ABOVE Sarah and James often drag their sofa out onto the breezeway to relax on while taking in the view. This area also provides a spot in which to store firewood, hang all-weather gear and house the clothing rack
by Crafty Gatherer hoisted up on a pulley system. “We can close the barn door to block the wind, so it’s great in all seasons,” says Sarah.

Sarah and James selected their home’s finishing details with longevity in mind. The kitchen bench is stainless steel that offers a suitably raw look. Contributing the same ambience are the home’s plywood walls and ceilings, which are coated with an environmentally friendly oil. Marine-grade lights adorn the exterior walls.
Sustainablity and environmental considerations are key to the ethos the couple live by. Nearly half of their land is being restored back to indigenous plant species, while their neighbours’ cows graze the rest. “It was never our intention to farm for profit,” says Sarah. “Our farm borders a river with a significant wetland that was in poor condition, so our main project has been restoring this wetland, which is now a fenced-off conservation area.”

TOP The family’s much-loved dog, Ben, is a bearded collie-greyhound cross. The family also has two donkeys named Po and Stormie. ABOVE As the architecture of tramping huts tends to dictate, the high-pitched roof flattens off to cover the veranda. On the decked outdoor corridor is a walnut and brass Butterfly stool designed by Sori Yanagi in 1954. The Marine Bean XL beanbag is by Coast.

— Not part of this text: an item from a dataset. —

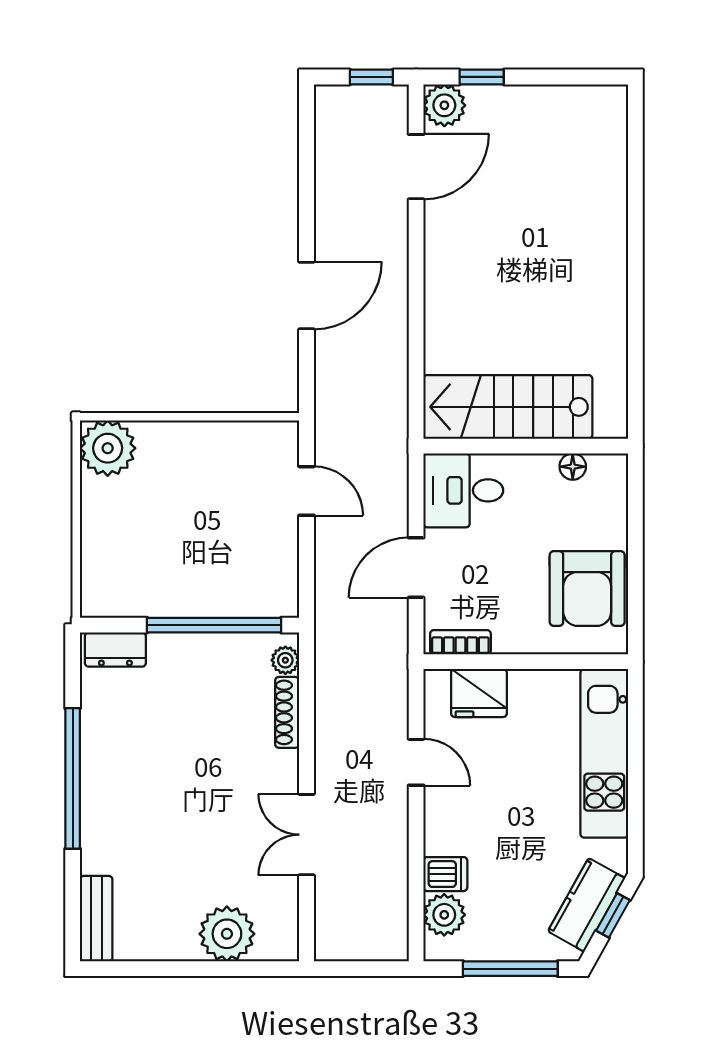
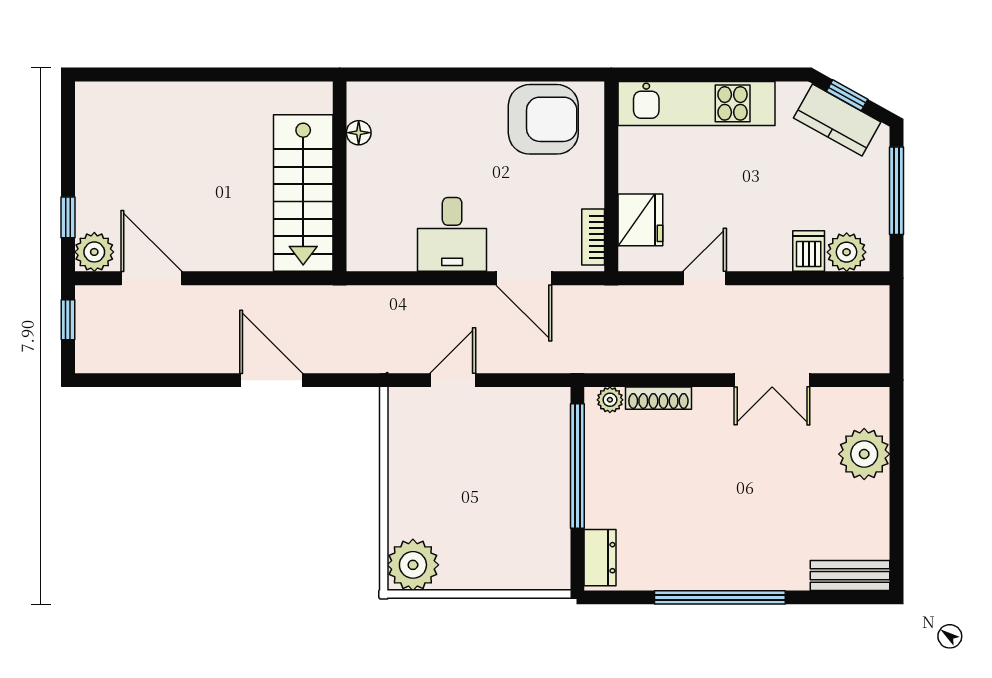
stairs: (508, 407) -> (303, 193), moved
wall: (526, 446) -> (340, 176), moved
floor lamp: (573, 467) -> (359, 133), moved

Grants from Forestry NZ (through the One Billion Trees project) and Waikato Regional Council have already enabled them to plant a few thousand trees. All up, 5500 will be planted with assistance from the couple’s friends, who gather for working bees followed by the obligatory barbecues.
Having tended it for four-and-a-half years now, Sarah and James feel a lot of love for their land. They say having a complementary home is all part of it.